• ACTIVITY 1
According to the rational root theorem page below, how many candidate rational roots were found for this example?
• ACTIVITY 2
Put this sentence from the rational root theorem page into Spanish: "The only way to determine which of these candidates are valid is by evaluating the polynomial for each candidate value to see if the result is $0$."
• ACTIVITY 3
Reproduce the part of the rational root theorem page starting with "# How do you" and going on through "these are valid.".

• EXERCISE TEXT
☆ ☆ ☆ ☆

# How do you use the rational root theorem to find the roots of 3x^3 - kx^2 - 16x + 12 = 0?

Jul 31, 2015

Without knowing the value of $k$ we can not determine which of the candidate roots identified by the rational root theorem are valid.

#### Explanation:

The rational root theorem identifies all candidate rational polynomial roots (I found 18 candidates for this example) but without knowing the value of $k$ we can not determine which of these are valid.

[Perhaps $k$ was a typing error or perhaps the question might have been for what values of $k$ does the given expression have integer roots?]

Rational Root Theorem
$\textcolor{w h i t e}{\text{XXXX}}$${\sum}_{i = 0}^{n} {a}_{i} {x}^{i} = 0$
every rational solution is within the set
$\textcolor{w h i t e}{\text{XXXX}}$$\pm \left(\text{factors of "a_0)/("factors of } {a}_{n}\right)$

For the given equation the candidates for rational solutions are
$\textcolor{w h i t e}{\text{XXXX}}$$\pm \frac{\left\{1 , 2 , 3 , 4 , 6 , 12\right\}}{\left\{1 , 3\right\}}$

$\textcolor{w h i t e}{\text{XXXX}}$$= \left\{\pm 1 , \pm 2 , \pm 3 , \pm 4 , \pm 6 , \pm 12 , \pm \frac{1}{3} , \pm \frac{2}{3} , \pm \frac{4}{3}\right\}$

The only way to determine which of these candidates are valid is by evaluating the polynomial for each candidate value to see if the result is $0$.

☆ ☆ ☆ ☆

• INFORMATION GIVEN
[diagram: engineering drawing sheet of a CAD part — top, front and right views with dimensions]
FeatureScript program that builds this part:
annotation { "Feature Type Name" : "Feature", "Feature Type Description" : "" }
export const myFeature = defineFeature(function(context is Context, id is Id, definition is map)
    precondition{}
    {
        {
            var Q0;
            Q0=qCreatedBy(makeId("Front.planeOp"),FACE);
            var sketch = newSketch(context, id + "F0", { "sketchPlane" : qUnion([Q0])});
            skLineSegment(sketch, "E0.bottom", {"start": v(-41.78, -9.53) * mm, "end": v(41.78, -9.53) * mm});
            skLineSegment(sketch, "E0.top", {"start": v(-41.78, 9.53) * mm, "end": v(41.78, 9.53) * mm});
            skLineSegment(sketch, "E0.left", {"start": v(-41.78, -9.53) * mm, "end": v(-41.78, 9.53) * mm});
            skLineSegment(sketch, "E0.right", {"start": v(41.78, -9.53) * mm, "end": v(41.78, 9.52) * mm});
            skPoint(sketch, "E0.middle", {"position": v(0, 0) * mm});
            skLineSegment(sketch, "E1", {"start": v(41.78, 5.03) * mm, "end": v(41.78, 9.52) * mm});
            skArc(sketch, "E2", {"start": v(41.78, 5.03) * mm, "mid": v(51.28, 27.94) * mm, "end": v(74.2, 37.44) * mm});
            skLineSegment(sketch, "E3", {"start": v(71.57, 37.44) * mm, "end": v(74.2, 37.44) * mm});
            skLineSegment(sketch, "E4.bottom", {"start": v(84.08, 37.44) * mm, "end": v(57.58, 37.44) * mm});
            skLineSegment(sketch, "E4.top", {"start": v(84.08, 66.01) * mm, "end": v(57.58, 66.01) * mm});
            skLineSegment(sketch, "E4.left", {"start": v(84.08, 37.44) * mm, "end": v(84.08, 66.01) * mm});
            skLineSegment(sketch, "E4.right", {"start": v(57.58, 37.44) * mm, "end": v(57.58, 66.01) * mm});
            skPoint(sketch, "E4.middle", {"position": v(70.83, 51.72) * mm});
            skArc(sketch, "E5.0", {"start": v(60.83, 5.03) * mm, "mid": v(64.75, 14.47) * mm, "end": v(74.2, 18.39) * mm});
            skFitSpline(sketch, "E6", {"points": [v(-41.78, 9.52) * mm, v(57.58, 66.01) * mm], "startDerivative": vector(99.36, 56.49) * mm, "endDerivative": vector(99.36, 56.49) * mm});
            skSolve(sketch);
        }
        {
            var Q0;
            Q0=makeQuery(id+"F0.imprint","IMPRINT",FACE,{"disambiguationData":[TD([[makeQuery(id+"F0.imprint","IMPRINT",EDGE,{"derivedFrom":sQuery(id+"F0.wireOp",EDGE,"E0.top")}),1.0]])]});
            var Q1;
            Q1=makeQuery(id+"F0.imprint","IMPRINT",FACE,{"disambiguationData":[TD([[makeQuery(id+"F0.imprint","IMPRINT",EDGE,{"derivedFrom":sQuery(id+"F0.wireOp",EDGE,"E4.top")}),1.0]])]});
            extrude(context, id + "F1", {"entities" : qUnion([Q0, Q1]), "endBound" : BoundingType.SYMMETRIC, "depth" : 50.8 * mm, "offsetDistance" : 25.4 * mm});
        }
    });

☆ ☆ ☆ ☆

• YOUR SOLUTION 1
18

• YOUR SOLUTION 2
La única manera de determinar cuáles de estos candidatos son válidos es evaluar el polinomio para cada valor candidato y ver si el resultado es $0$.

• YOUR SOLUTION 3
# How do you use the rational root theorem to find the roots of 3x^3 - kx^2 - 16x + 12 = 0?

Jul 31, 2015

Without knowing the value of $k$ we can not determine which of the candidate roots identified by the rational root theorem are valid.

#### Explanation:

The rational root theorem identifies all candidate rational polynomial roots (I found 18 candidates for this example) but without knowing the value of $k$ we can not determine which of these are valid.